The Law Society’s Gazette, December 1963

President Kennedy

If any good will ever come out of this terrible affair, it may be that both the crime committed by the President’s assassin and the crime committed by the suspected assassin’s assassin, will underline the futility of people taking the law into their own hands.

It is all the greater an irony that much of President Kennedy’s brief term of office was spent, in co-operation with other world leaders, in ensuring that internatonal conflicts and differences of outlook were resolved, not at gunpoint, but in accordance with the rule of law.

Happily, however loosely a progressive policy may be linked with the name of one man, it need never be entirely dependent on his presence. His influence survives him.

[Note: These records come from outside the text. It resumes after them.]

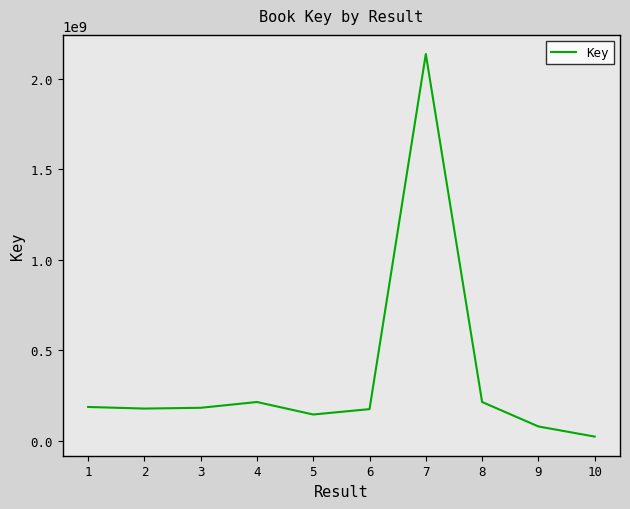

What is the smallest value displayed?

22482593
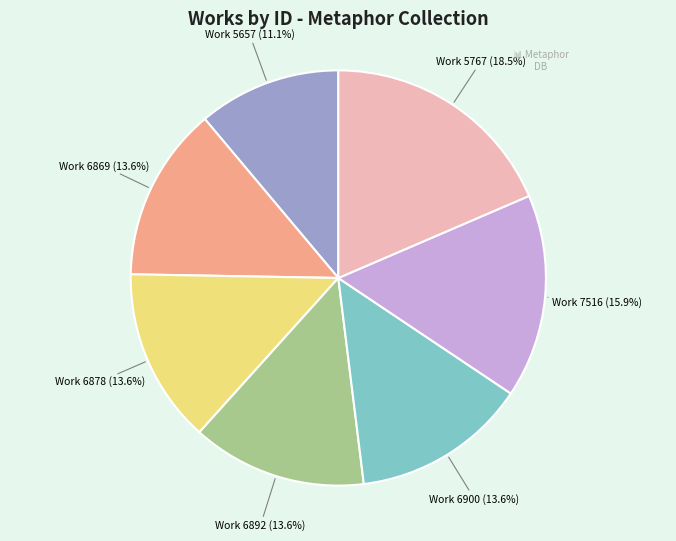

Combined, do Work 6869 and Work 6892 account for over 50%?

No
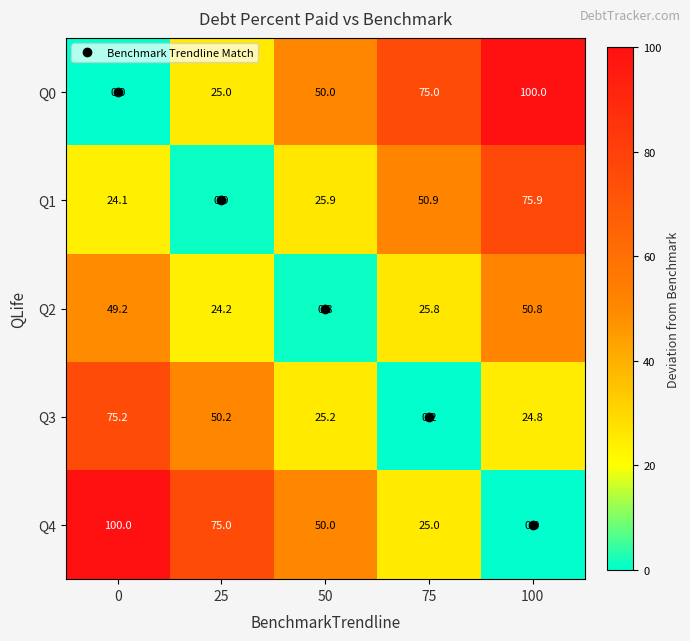

Which has a higher value, 50 or 75?

75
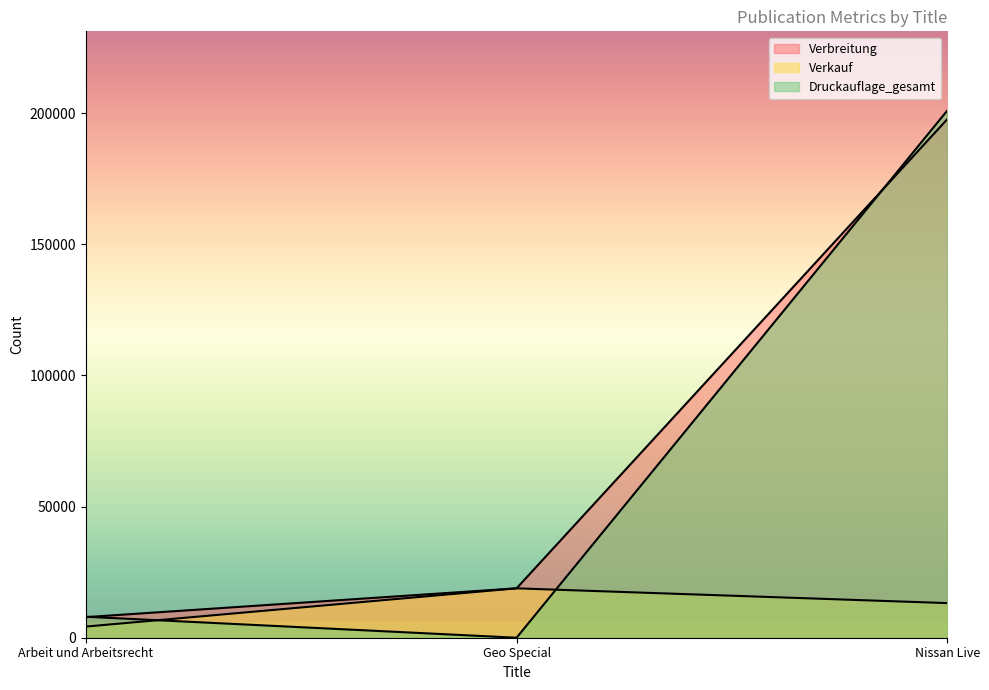

The value of Druckauflage_gesamt at Arbeit und Arbeitsrecht is 11962. True or false?

False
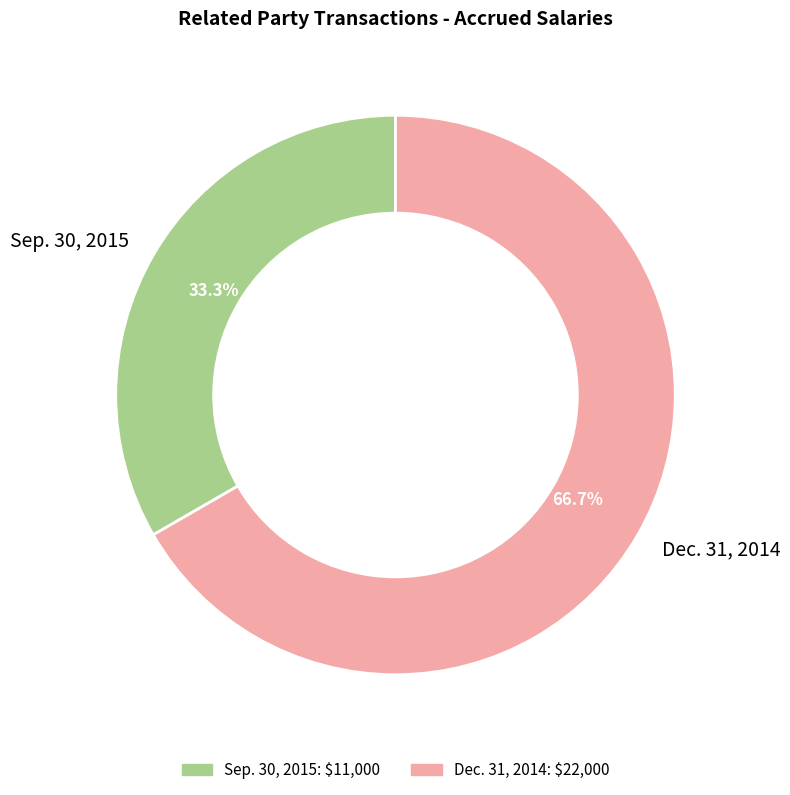

The Sep. 30, 2015 slice represents 33% of the pie. True or false?

True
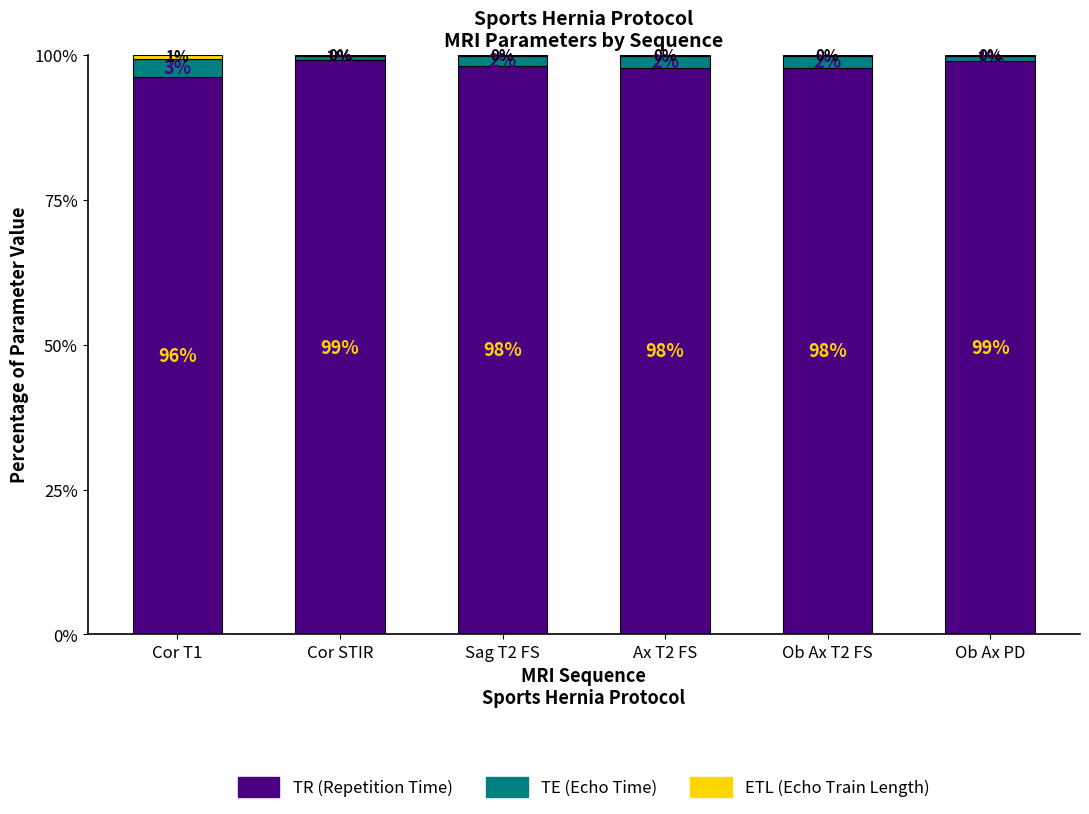

What is the total value across all series at Cor STIR?

100.0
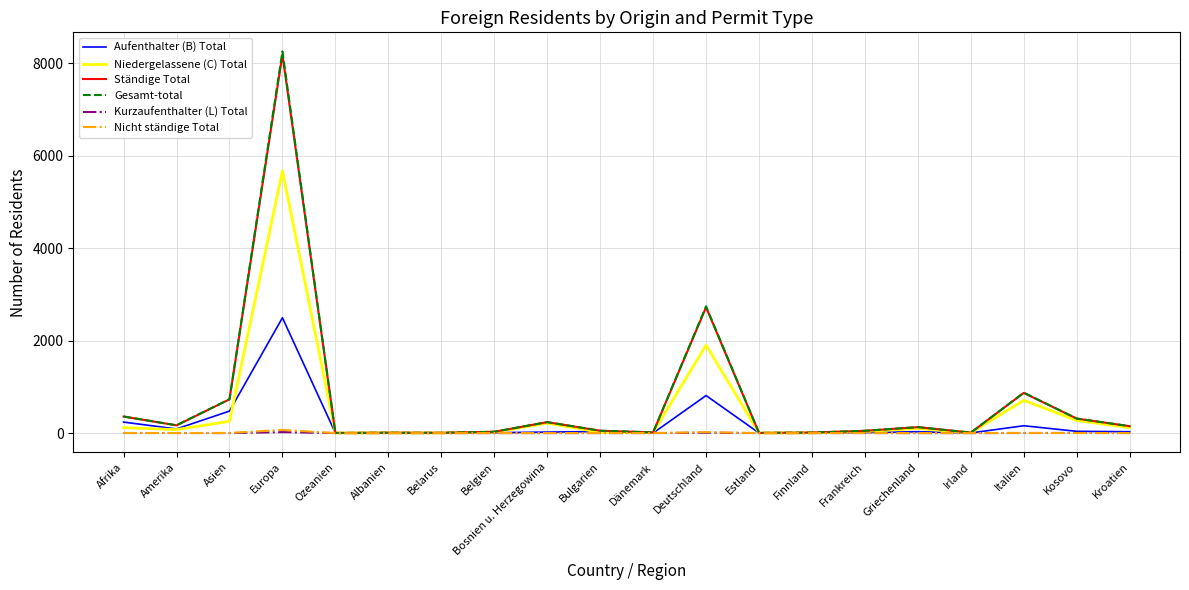

What is the greatest value displayed?

8256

The Law Society’s Gazette, 27 November 2003

Four top City law firms have made a huge pledge to back the bid for the 2012 Olympics by agreeing to write off their legal work in return for association rights. Clifford Chance, Freshfields Bruckhaus Deringer, Ashurst Morris Crisp and Berwin Leighton Paisner were named this week as the firms to provide people and legal expertise to London 2012 Ltd.

The Law Society’s Gazette, 24 November 1993

Advice surge predicted

Greater demand for legal advice in police stations is being forecast in the wake of the government’s plans to abolish the right to silence, announced in last week’s Queen’s speech.

The Law Society’s Gazette, November 1963

Parking meter anomalies

Dear Sir,

It appears that one is not safe in leaving a car at a parking-meter unless one has first obtained the full parking-meter regulations of the particular local authority concerned. ‘Unexpired time’ may or may not be used according to the whims of the local authority.

Since I was unable to use the one hour of unexpired time left on a parking meter in the London area (I only learned this fact by acquiring a 10s ‘ticket’!), I assumed that one could park for a maximum of one hour by the insertion of sixpence in the meter, since the insertion of a shilling for two hours parking would have ‘broken the meter’.